Several other Twitter users joined Ambiga in raining scorn on the government’s decision, with the subject spawning a hashtag #xenophon.

But Wan Ahmad stressed that there was nothing to hide as Malaysians were free to observe Election 2013.

Immigration Department director-general Datuk Alias Ahmad said earlier today that Xenophon was deported because the senator had made statements that allegedly tarnished Malaysia’s image.

Alias highlighted Xenophon’s remarks about the Malaysian government being “authoritarian” in handling last April’s Bersih 3.0 rally for free and fair elections.

Xenophon, who had observed the mass protest, noted that the police had fired tear gas and chemical-laced water in what had been a largely peaceful protest.

Alias added that the Australian senator was barred from entering Malaysia under the Immigration Act 8(3).

Ibrahim said today that other Australian MPs and senators, who were due to arrive here, have cancelled their plans.

Wan Ahmad, however, said that the EC was willing to meet foreigners who wished to monitor the coming Election 2013 as long as they contacted the EC directly.

“I’ve never received his (Xenophon’s) call. The EC chairman also did not receive any call,” said Wan Ahmad.

He added that Xenophon had made an appointment with a senior EC official through a third party, but did not specify further.

Wan Ahmad also questioned Xenophon’s intention in coming here, saying: “We don’t know what (is) the agenda in his mind.”

He urged foreigners not to disparage Malaysia’s democratic process as it was based on Malaysian law, not Australian or European law.

“I think we have laws in this country. If people don’t respect the laws, I think the majority of the rakyat will not like it,” said Wan Ahmad.

Australia’s Foreign Ministry has expressed its disappointment with Xenophon’s detention.

News of Xenophon’s detention has also been picked up by international press.

“I am effectively a prisoner here,” he was quoted as saying in the Australian newspaper The Sunday Mail.

The paper reported the Australian lawmaker managed to slip through a phone call when he was left unattended in the interrogation room.

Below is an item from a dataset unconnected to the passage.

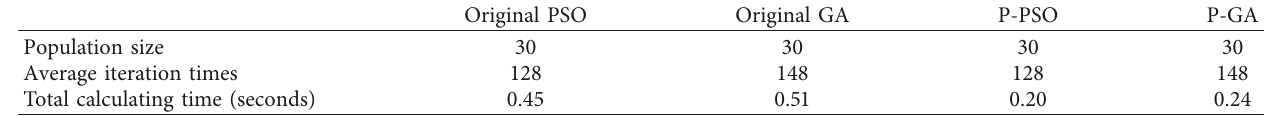
Table 5: Comparison of calculating time of original GA, PSO, and their application of parallel computing.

“I’m being held in an area with all these holding cells which are full of women. They have basically told me I am an enemy of the state. They are trying to get me on the next plane out of here and back home.

“I was even meeting members of the government, I mean, the whole situation is ridiculous, we are meant to be the closest of friends with Malaysia,” he told the paper.

“We are meant to be having a people swap deal on asylum seekers but so far it looks like the only person being swapped is me,” he was quoted as saying.

The paper also reported Xenophon as saying he believed a recent piece he had written for Fairfax newspapers last month, which was critical of human rights here, may be a reason for the authorities to refuse him entry.

Xenophon came to Malaysia last April as an election observer after being invited by Anwar.

The Australian senator was part of a seven-member international team of election observers who later met Nazri.

Despite being invited by Anwar, the group insisted they were independent, claiming that their expenses for the fact-finding mission were borne by themselves or their respective governments.

Xenophon had said that fundamental concerns regarding Malaysia’s electoral roll, campaign period, media access and other issues pertaining to electoral reforms were raised with Nazri.

The senator was portrayed by local English daily the News Straits Times (NST) last year as anti-Islam in an article that falsely quoted him as calling Islam a “criminal organization” during his 2009 speech in Australia’s Parliament.

Xenophon later said he would sue the NST after the newspaper admitted its mistake.